[PAGE EXCERPT Boundary: Start]
As a critical design case of the overlapping rotor arrangement, the coaxial rotor layout has received much attention from researchers due to its excellent space utilization and torque self-balancing characteristics. Relevant rotor investigations primarily relied on experimental methods in the early stages. For instance, Harrington [6] quantified the fluctuations in the aerodynamic forces of different rotors arranged in a coaxial configuration, thereby generating significant empirical data. Lakshminarayan and Baeder [7] utilized a numerical simulation method based on a Reynolds-averaged Navier–Stokes (RANS) solver to simulate the Harington coaxial rotor model and summarize the coaxial rotors’ aerodynamic characteristics. Their findings indicated that the downwash from the upper rotor affected the lower blades, which caused a significant decrease in aerodynamic efficiency. Jeongwoo Ko [8] studied the wake vortex of coaxial rotors using high-resolution tracing methods. The study examined the interference mechanism between rotor blades and rotor tip vortices. In addition, the rotors’ wake instability with different rotor spacings was analyzed. Uehara [9] analyzed the aerodynamic performance differences between same-rotation and counterrotation coaxial rotor configurations. The study summarized the offset angles’ impact on the aerodynamic performance of each rotor and wake vortex in detail. Furthermore, some studies [10,11,12] reported that the interaction between the blade tip vortexes of the top rotor and the lower blade may cause extra structural vibrations and aerodynamic noise concerns.
[PAGE EXCERPT Boundary: End]
[RECORDS TO USE Boundary: Start]
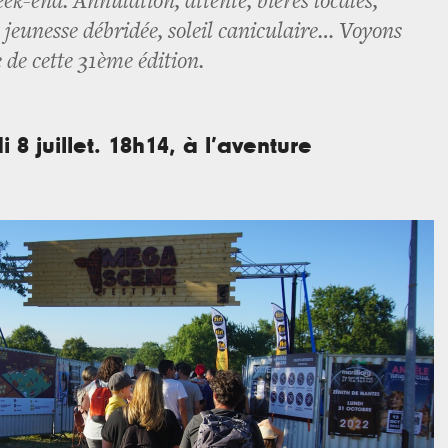
ek-end. Annulation, attente, bières locales,
, jeunesse débridée, soleil caniculaire… Voyons
 de cette 31ème édition.
 8 juillet. 18h14, à l’aventure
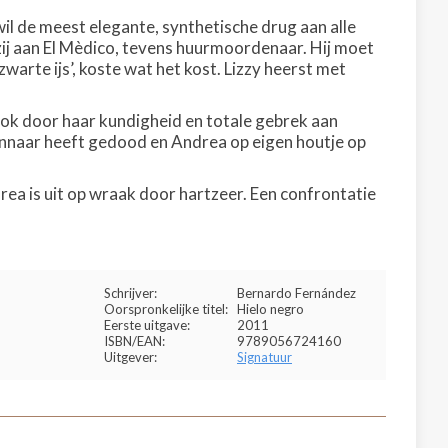
il de meest elegante, synthetische drug aan alle
ij aan El Mèdico, tevens huurmoordenaar. Hij moet
warte ijs’, koste wat het kost. Lizzy heerst met
ok door haar kundigheid en totale gebrek aan
minnaar heeft gedood en Andrea op eigen houtje op
rea is uit op wraak door hartzeer. Een confrontatie
Schrijver:
Bernardo Fernández
Oorspronkelijke titel:
Hielo negro
Eerste uitgave:
2011
ISBN/EAN:
9789056724160
Uitgever:
Signatuur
[RECORDS TO USE Boundary: End]
**STUDY QUESTIONS:**
- a) Answer these questions from the coaxial rotor passage:
(i) What kind of solver did Lakshminarayan and Baeder's numerical simulation rely on?
(ii) Which two coaxial rotor configurations did Uehara compare?
(iii) According to studies [10,11,12], what concerns may the interaction between the top rotor's blade tip vortexes and the lower blade raise?
- b) Please reproduce the lines of the records between the line holding "il de meest" and the line holding "minnaar heeft gedood", inclusive.
The coaxial rotor passage and the records have no connection to each other.

**EXERCISE ANSWERS:**
- a)
(i) A Reynolds-averaged Navier–Stokes (RANS) solver.
(ii) Same-rotation and counterrotation configurations.
(iii) Extra structural vibrations and aerodynamic noise.

- b)
il de meest elegante, synthetische drug aan alle
ij aan El Mèdico, tevens huurmoordenaar. Hij moet
warte ijs’, koste wat het kost. Lizzy heerst met
ok door haar kundigheid en totale gebrek aan
minnaar heeft gedood en Andrea op eigen houtje op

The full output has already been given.